Example `build.yml`:

```yaml
contents:
  data_example:     # create a node named 'data_example'
    transform: csv  # Read files using csv reader
    kwargs:         # optional
      header:       # optional: no header row
      sep: ","      # optional: set field separator
    child:
      file: data/foo.txt # parsed as CSV, no header
    another_child:
      file: data/bar.txt # parsed as CSV, no header
    child_from_elsewhere:
      # parsed as TSV (from kwargs set here) no header (from parent's kwargs)
      file: data2/bar.txt
        kwargs:
          sep: '\t'  # Use tab as separator.
    glob_example:   # create a node named 'glob example'
      # assuming these files exist: 'somedir/foo.xls', 'somedir/subdir/bar.csv', 'somedir/baz.tsv'
      'somedir/**/*':   # create nodes 'foo', 'bar', and 'baz'
        # matched files parsed as CSV, no header
    glob_example_2:  # create a node named 'glob_example_2'
      # assuming these files exist: 'chars/bella.txt', 'chars/edward.txt', 'chars/old/esme.txt'
      'chars/*.txt':  
        transform: tsv  # create nodes 'bella' and 'edward'    
        # matched files parsed as TSV, no header
```

## Reserved words

* `file` - required for leaf nodes; specifies where source file lives on disk
* `transform` - specifies how the file will be parsed
* `kwargs` - these options are passed through to the parser (usually [`pandas.read_csv`](https://pandas.pydata.org/pandas-docs/stable/generated/pandas.read_csv.html) so that users can skip lines, type columns, specify delimiters, and much more)
* `checks` - experimental data unit tests
* `environments` - experimental environments for `checks`
* `package` - experimental source specifier includes an existing package or sub-package in the build tree (see [Package Composition](https://docs.quilt.bio/quilt-2-master/advanced-usage/compose))
* `*?[!]` - any character in this group will initiate glob-style pattern matching

`transform` and `kwargs` can be provided at the group level, in which case they apply to all descendants until and unless overridden.

## Column types

By default, `quilt build` converts some file types (e.g., csv, tsv) to Pandas DataFrames using `pandas.read_csv`. Sometimes, usually due to columns of mixed types, pandas will throw an exception during `quilt build`. In such cases it's helpful to include column types in `build.yml` by adding a `dtype` parameter:

```yaml
  contents:
    iris:
      file: iris.data
      transform: csv
      kwargs:
        header:
        dtype:
          sepal_length: float
          sepal_width: float
          petal_length: float
          petal_width: float
          class: str
```

`dtype` takes a dict where keys are column names and values are valid Pandas column types:

* int
* bool
* float
* complex
* str
* unicode
* buffer

See also [dtypes](https://docs.scipy.org/doc/numpy/reference/arrays.dtypes.html).

## Glob and wildcard matching

If a string containing wildcards is used as a node name, it will be matched against the build directory. The filename of any matching path, minus the extension, will be used as the nodename. As when specifying a single data node, `kwargs` and `transform` may be used to specify how the file should be read.

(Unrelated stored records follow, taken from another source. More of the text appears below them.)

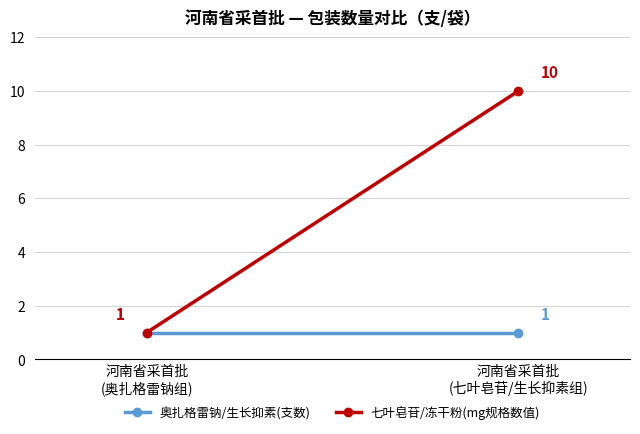

At how many categories does at least one series exceed 3?

1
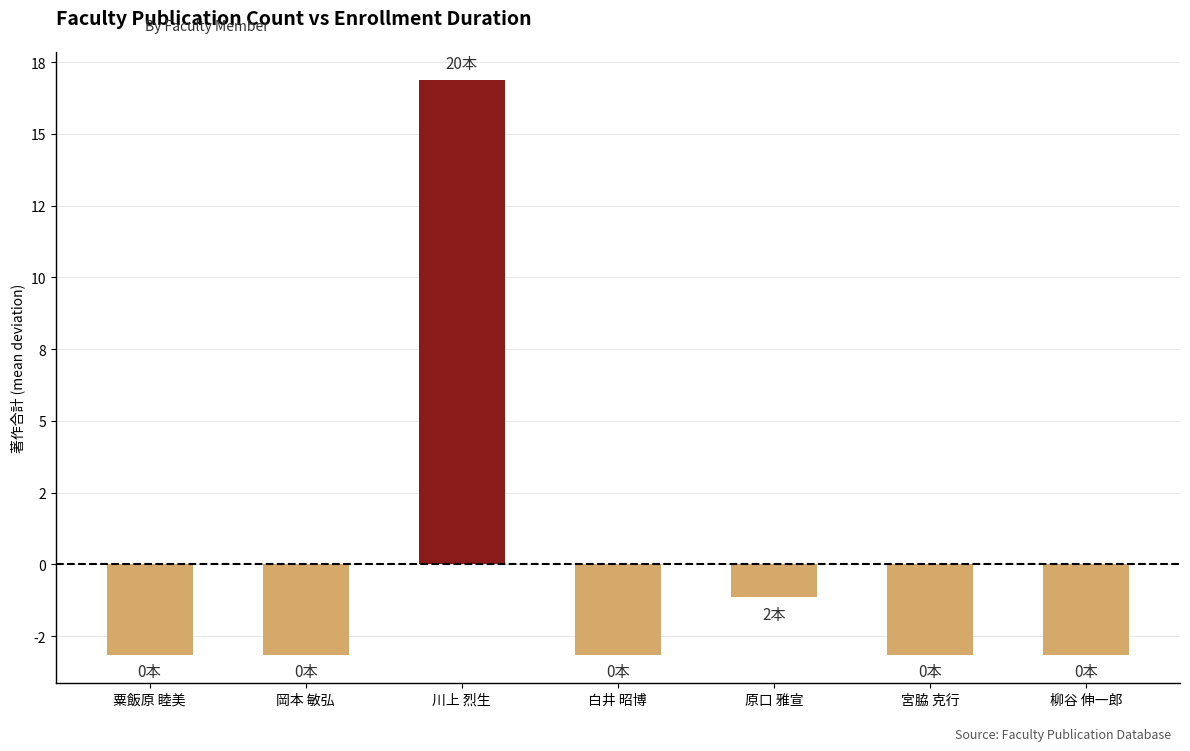

Which category has the lowest value across all series?

粟飯原 睦美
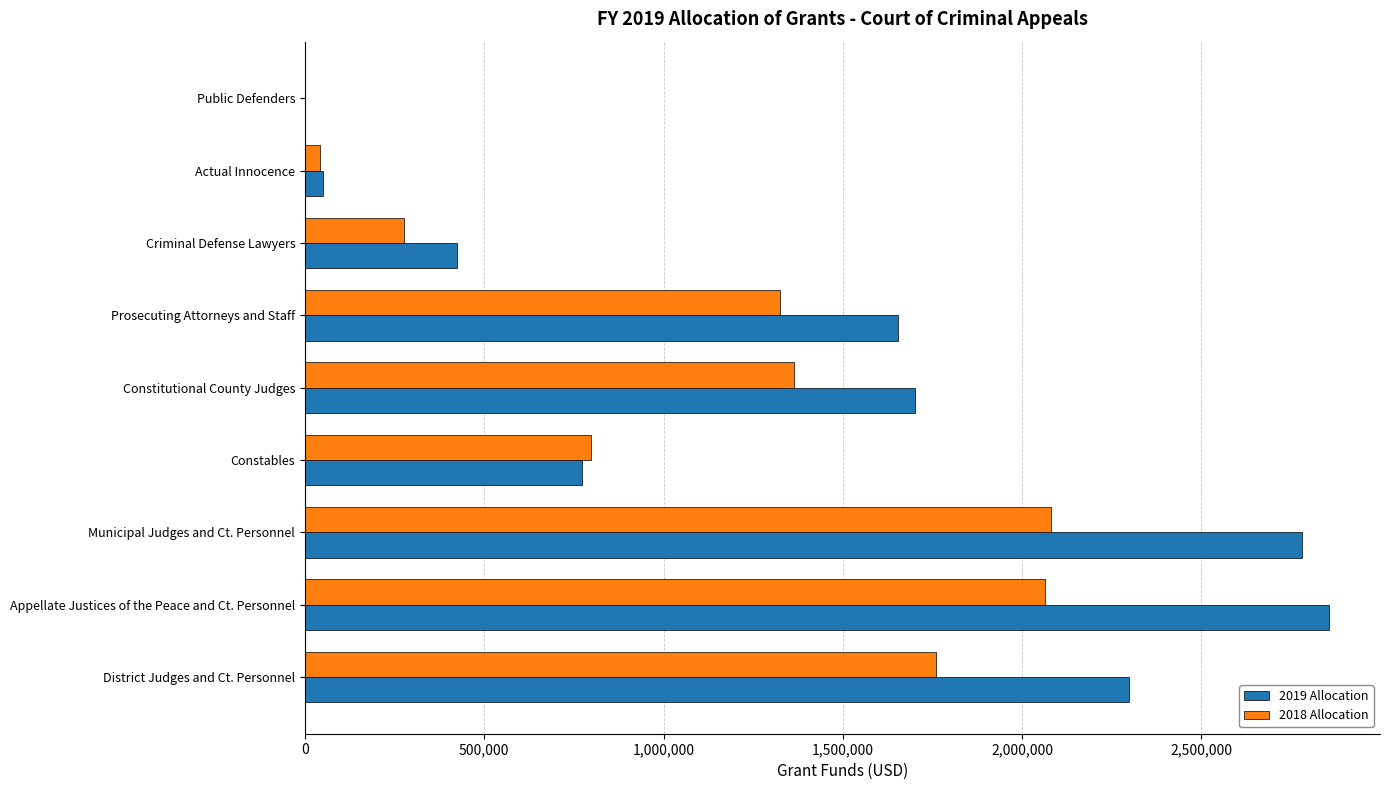

Which series changed the most between Municipal Judges and Ct. Personnel and Criminal Defense Lawyers?

2019 Allocation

The following standard wildcard strings are accepted:

* `**` - Match current dir and all subdirs, recursively
* `*` - Match any one or more characters
* `?` - Match any single character
* `[X]` (where X is any number of characters) - Match any one character contained in X
* `[!X]` (where X is any number of characters) - Exclude any one character contained in X

All wildcards except `**` act in the current directory alone, so `*` does not match `subdir/foo/file.ext`, but `subdir/foo/*` and `**/*.ext` do.

If provided, `transform` and any specific `kwargs` are used with each matched file. Otherwise, the parent (or default) `transform` and `kwargs` will be used.

Finally, if matching results in identical node names, the nodes are renamed in a consistent manner (paths are sorted lexicographically), and any duplicate names are numbered. So for files "foo.txt" and "subdir/foo.txt", the result is "foo" (from foo.txt) and "foo\_2" (from "subdir/foo.txt"). The naming behavior is consistent across platforms.